DATA EXTRACT.
★ ★ ★ ★ ★
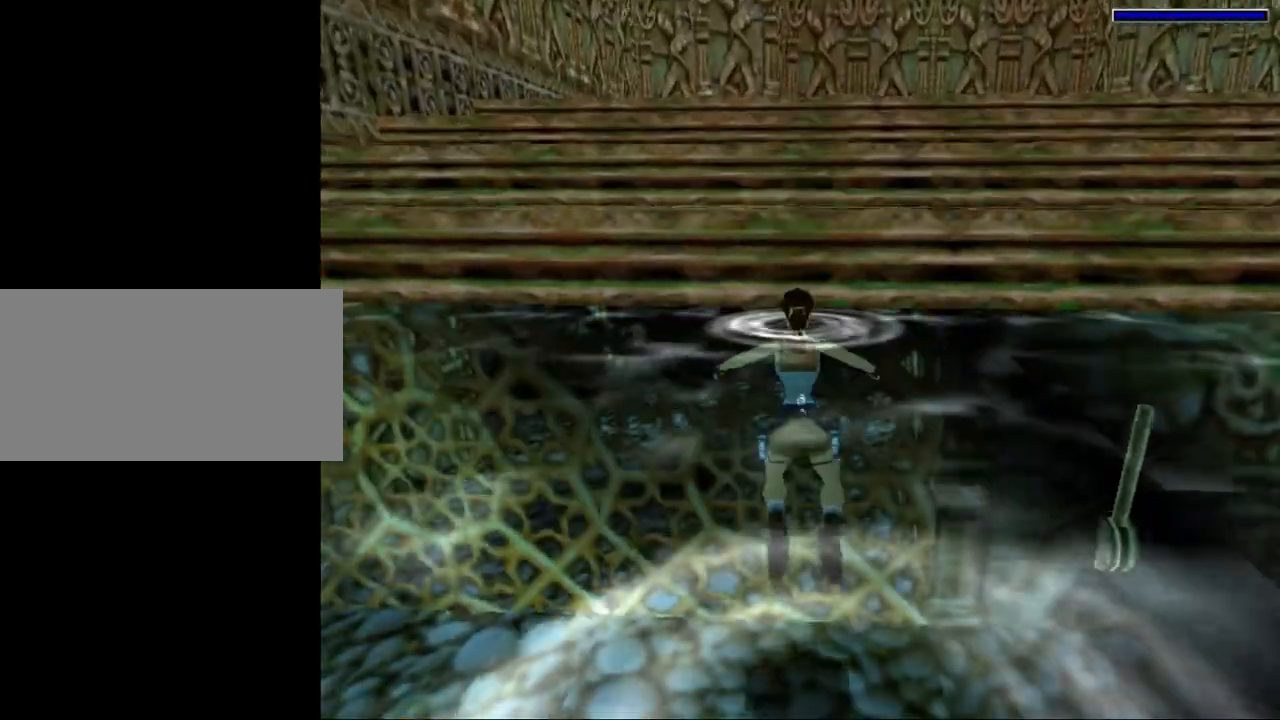
{"keys": ["act", "up"], "events": []}
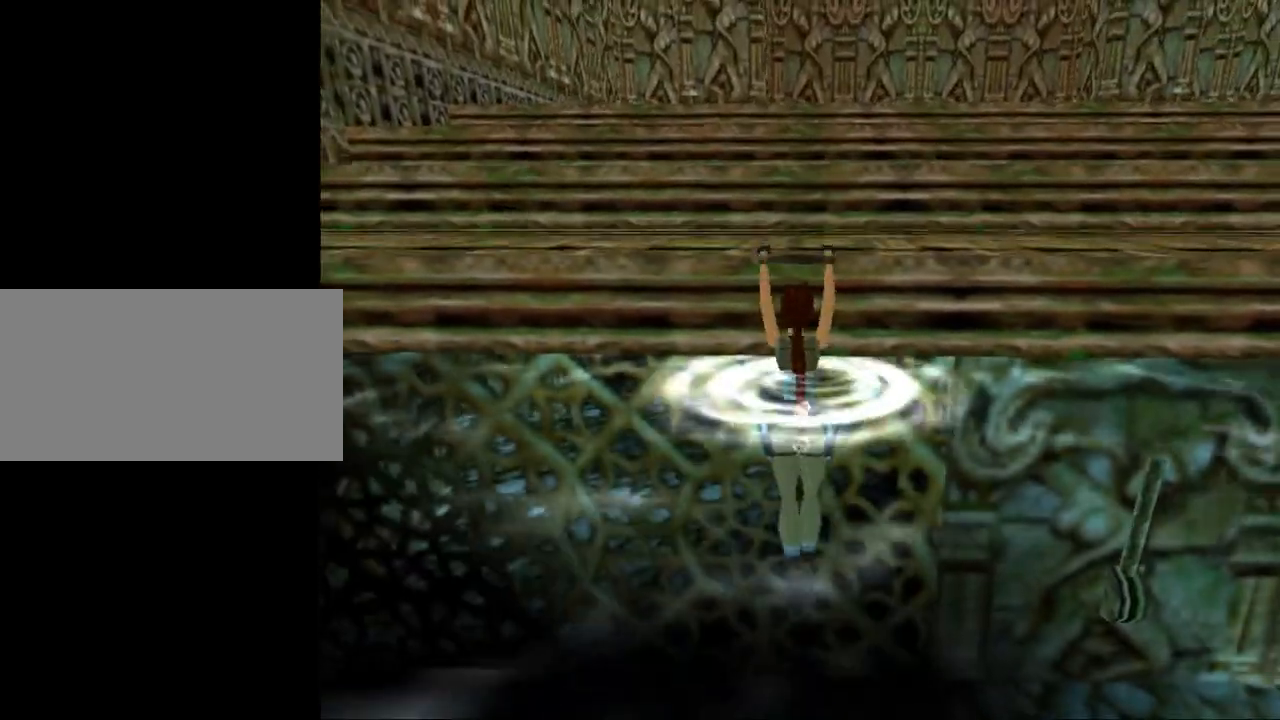
{"keys": [], "events": [[267, "act", "up"], [300, "up", "up"]]}
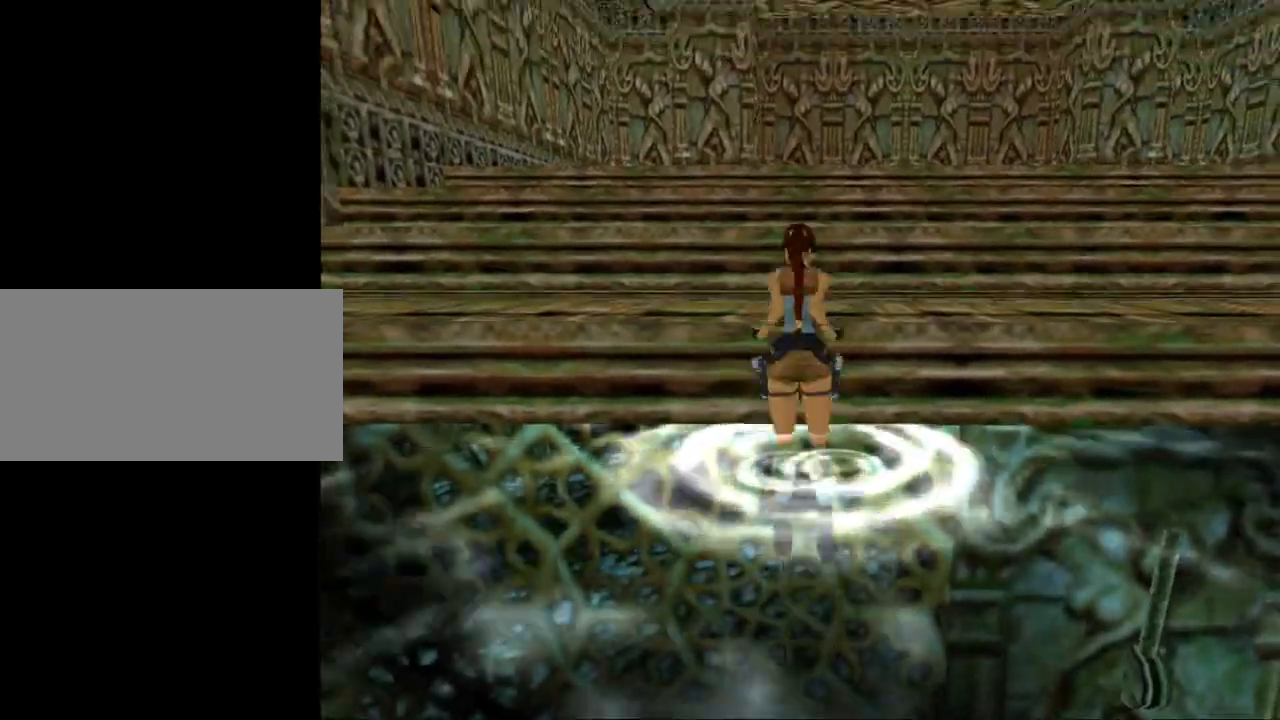
{"keys": [], "events": []}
★ ★ ★ ★ ★
PROMPT. With the pictures left out, transcribe the material exactly.

REPLY.
{"keys": ["act", "up"], "events": []}
{"keys": [], "events": [[267, "act", "up"], [300, "up", "up"]]}
{"keys": [], "events": []}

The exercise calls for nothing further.